US Consumer Spending Jumps in July as Services Drive Inflation Higher
Americans spent more in July, boosting services but pushing inflation higher and complicating Fed policy moves.

American households opened their wallets in July, pushing spending higher and nudging inflation up with it. The latest government data shows that demand for services from summer travel to healthcare is keeping the US economy humming even as borrowing costs rise.
Spending Surge
The Commerce Department reported on Friday that personal consumption expenditures (PCE), the broadest measure of household outlays, rose 0.8% in July. That was the strongest monthly gain in several months and followed a 0.6% rise in June.
Services led the charge. Families spent more on housing, healthcare, dining and vacations, while goods purchases lagged. Sales of cars and household appliances were notably softer, evidence that higher interest rates are making big-ticket items harder to afford.
Inflation also crept up. The PCE price index rose 0.2% from June and 2.6% from a year earlier. Excluding food and energy, core inflation also increased 0.2% on the month and 2.8% annually. Both measures remain above the Federal Reserve's 2% target.
Meanwhile, personal income climbed 0.5%, giving households some cushion. But the savings rate slipped to 3.4%, showing that families are relying more heavily on reserves to keep up their spending pace.
What's Behind the Strength
Economists say the picture reflects a mix of factors: a solid job market, steady wage gains and seasonal summer activity that traditionally boosts travel and leisure. Healthcare costs also added to July's numbers.
'Consumers continue to fuel growth, but the reliance on savings and credit is unsustainable,' said Diane Swonk, chief economist at KPMG, in remarks to Reuters. 'The Fed must tread carefully as demand remains strong while inflation pressures are far from over.'
The consumer sector has long been the backbone of the U.S. economy, making up nearly 70% of GDP. July's data reinforced that, showing households are still carrying much of the weight for overall growth.
Implications for the Fed
The report lands just weeks before the Fed's September policy meeting and complicates its choices.

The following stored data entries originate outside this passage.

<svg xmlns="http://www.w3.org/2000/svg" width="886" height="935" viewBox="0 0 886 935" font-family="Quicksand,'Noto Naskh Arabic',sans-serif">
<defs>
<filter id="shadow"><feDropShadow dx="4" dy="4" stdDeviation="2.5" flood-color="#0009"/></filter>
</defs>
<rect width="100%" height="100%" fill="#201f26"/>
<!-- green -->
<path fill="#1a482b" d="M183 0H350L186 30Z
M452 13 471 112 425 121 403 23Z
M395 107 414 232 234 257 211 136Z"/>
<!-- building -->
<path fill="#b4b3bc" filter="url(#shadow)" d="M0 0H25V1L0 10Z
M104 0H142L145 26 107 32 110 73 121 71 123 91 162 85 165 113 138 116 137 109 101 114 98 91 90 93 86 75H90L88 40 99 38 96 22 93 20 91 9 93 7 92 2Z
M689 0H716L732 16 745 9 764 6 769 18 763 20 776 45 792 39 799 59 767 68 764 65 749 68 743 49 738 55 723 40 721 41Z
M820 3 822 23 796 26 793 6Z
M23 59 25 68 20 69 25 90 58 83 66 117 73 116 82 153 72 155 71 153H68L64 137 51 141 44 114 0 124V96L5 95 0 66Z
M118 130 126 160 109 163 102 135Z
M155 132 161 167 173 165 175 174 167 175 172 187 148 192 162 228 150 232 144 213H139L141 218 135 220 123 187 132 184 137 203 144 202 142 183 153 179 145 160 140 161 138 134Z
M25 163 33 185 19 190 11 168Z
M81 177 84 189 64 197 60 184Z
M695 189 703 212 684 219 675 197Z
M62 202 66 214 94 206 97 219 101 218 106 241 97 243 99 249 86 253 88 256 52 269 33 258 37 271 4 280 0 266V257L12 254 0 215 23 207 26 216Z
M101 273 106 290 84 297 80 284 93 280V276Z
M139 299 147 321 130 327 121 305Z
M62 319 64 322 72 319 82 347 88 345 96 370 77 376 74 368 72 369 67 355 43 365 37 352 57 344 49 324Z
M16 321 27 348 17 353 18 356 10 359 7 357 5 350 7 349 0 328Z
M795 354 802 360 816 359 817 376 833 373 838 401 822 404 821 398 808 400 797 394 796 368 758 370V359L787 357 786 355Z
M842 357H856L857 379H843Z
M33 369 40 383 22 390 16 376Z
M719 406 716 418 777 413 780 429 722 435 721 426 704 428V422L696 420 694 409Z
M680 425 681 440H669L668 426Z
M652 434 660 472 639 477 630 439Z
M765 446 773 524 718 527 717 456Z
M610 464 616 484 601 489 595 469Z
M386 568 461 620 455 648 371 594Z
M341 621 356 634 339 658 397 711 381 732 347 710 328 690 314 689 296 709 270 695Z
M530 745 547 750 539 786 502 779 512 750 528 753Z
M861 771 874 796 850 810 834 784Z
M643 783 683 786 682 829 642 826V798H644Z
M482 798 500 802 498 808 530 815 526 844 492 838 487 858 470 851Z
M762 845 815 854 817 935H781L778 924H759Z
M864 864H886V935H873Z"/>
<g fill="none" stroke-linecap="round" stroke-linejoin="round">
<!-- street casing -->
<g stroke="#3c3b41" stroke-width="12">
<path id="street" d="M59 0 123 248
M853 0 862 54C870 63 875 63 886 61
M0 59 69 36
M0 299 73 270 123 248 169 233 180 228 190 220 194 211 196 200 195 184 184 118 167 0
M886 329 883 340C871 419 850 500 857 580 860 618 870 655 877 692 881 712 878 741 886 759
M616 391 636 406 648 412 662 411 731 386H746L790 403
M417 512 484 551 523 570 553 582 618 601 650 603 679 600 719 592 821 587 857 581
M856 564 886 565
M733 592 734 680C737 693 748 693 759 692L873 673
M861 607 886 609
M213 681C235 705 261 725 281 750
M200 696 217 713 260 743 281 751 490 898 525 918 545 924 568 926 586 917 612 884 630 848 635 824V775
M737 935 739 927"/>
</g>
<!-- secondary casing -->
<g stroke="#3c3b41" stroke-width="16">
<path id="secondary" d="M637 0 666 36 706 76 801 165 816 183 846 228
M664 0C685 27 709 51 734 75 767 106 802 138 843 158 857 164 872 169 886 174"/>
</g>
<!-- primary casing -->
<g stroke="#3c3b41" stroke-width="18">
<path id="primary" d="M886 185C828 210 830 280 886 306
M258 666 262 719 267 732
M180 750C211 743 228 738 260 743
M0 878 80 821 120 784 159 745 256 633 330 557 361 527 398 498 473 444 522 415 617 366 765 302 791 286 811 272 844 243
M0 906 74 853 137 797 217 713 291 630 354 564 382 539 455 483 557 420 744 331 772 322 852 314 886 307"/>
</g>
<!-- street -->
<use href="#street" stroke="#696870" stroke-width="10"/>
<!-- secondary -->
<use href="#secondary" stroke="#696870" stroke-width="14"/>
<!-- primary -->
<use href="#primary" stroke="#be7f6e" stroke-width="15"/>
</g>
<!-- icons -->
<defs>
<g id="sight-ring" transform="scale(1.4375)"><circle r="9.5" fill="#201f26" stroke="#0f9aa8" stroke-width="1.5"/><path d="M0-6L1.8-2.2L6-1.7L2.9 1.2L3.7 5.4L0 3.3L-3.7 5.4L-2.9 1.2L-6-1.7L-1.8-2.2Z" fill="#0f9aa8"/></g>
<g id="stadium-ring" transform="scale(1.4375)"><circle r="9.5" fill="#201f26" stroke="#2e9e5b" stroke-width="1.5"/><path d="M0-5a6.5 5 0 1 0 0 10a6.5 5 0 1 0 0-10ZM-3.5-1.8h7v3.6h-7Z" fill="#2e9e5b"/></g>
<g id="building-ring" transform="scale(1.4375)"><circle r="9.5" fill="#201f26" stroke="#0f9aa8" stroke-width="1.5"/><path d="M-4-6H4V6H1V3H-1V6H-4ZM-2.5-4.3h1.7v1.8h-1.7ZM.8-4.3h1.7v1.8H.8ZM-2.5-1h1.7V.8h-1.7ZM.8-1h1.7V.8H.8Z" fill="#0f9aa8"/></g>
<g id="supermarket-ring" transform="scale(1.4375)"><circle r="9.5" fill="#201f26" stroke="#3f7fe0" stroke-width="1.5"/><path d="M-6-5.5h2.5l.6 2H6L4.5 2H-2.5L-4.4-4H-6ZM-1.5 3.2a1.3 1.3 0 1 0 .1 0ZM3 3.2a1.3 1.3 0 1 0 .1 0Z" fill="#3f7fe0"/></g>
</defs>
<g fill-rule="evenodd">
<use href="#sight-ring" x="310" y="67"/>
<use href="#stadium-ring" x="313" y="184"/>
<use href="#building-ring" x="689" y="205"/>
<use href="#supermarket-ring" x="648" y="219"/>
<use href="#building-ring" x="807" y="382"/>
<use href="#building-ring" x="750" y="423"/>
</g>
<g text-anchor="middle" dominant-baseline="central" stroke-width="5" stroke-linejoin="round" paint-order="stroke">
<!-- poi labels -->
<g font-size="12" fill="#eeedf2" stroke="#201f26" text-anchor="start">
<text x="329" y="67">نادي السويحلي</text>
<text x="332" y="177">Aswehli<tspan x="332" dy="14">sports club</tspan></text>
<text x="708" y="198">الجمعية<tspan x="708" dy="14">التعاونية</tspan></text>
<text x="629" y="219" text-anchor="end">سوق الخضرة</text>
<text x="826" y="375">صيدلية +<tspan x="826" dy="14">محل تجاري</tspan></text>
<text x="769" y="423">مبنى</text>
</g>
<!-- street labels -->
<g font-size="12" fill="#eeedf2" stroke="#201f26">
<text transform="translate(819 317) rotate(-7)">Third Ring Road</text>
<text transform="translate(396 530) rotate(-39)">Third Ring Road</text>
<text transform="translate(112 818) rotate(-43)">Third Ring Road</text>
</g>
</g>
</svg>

Core inflation's persistence above 2% limits the central bank's room to cut rates, even as Powell and other officials have signalled they are prepared to respond to softer data.
Investors had been leaning toward the possibility of a rate cut later in the year. But July's firm spending and sticky service-sector prices have injected new doubt.
Markets responded in real time: Treasury yields climbed, stocks eased lower, and the dollar strengthened as traders priced in the likelihood that rates will stay higher for longer.
The Bigger Picture
The US economy has shown surprising resilience throughout 2025. Despite tighter credit and high borrowing costs, consumers have kept activity moving. But the foundation is not without cracks. Household debt is rising, and delinquencies on credit cards and auto loans are creeping up.
Economists warn that momentum built on depleted savings and heavier reliance on credit cannot last indefinitely. Risks from outside U.S. borders such as volatile energy markets and renewed supply chain bottlenecks could add further pressure to inflation.
For now, though, July's figures show American consumers are still powering the world's largest economy. The challenge for policymakers is ensuring that strength doesn't reignite the very price pressures they are trying to tame.